→ YOUR INSTRUCTIONS
Repeat the items word for word, starting with the line with "Print R, t and" and going on through the line with "-0.007788, 0.984686, -0.769178]]".

→ DATA EXCERPTS
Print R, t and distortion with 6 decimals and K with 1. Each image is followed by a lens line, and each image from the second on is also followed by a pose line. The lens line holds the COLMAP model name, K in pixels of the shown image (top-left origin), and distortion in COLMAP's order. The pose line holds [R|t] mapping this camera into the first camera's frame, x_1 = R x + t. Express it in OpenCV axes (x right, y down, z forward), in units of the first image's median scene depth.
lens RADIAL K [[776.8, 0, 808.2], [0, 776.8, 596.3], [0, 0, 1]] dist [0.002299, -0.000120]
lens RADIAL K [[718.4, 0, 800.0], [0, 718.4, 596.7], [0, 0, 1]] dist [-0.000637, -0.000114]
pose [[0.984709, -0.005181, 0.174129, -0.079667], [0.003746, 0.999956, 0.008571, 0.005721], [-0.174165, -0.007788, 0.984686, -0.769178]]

--

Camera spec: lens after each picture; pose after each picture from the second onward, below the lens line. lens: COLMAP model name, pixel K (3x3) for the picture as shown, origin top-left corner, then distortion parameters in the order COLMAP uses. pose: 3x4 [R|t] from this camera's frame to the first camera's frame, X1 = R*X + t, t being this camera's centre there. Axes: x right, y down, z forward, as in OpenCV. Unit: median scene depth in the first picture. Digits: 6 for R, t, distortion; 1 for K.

→ SOLUTION
Print R, t and distortion with 6 decimals and K with 1. Each image is followed by a lens line, and each image from the second on is also followed by a pose line. The lens line holds the COLMAP model name, K in pixels of the shown image (top-left origin), and distortion in COLMAP's order. The pose line holds [R|t] mapping this camera into the first camera's frame, x_1 = R x + t. Express it in OpenCV axes (x right, y down, z forward), in units of the first image's median scene depth.
lens RADIAL K [[776.8, 0, 808.2], [0, 776.8, 596.3], [0, 0, 1]] dist [0.002299, -0.000120]
lens RADIAL K [[718.4, 0, 800.0], [0, 718.4, 596.7], [0, 0, 1]] dist [-0.000637, -0.000114]
pose [[0.984709, -0.005181, 0.174129, -0.079667], [0.003746, 0.999956, 0.008571, 0.005721], [-0.174165, -0.007788, 0.984686, -0.769178]]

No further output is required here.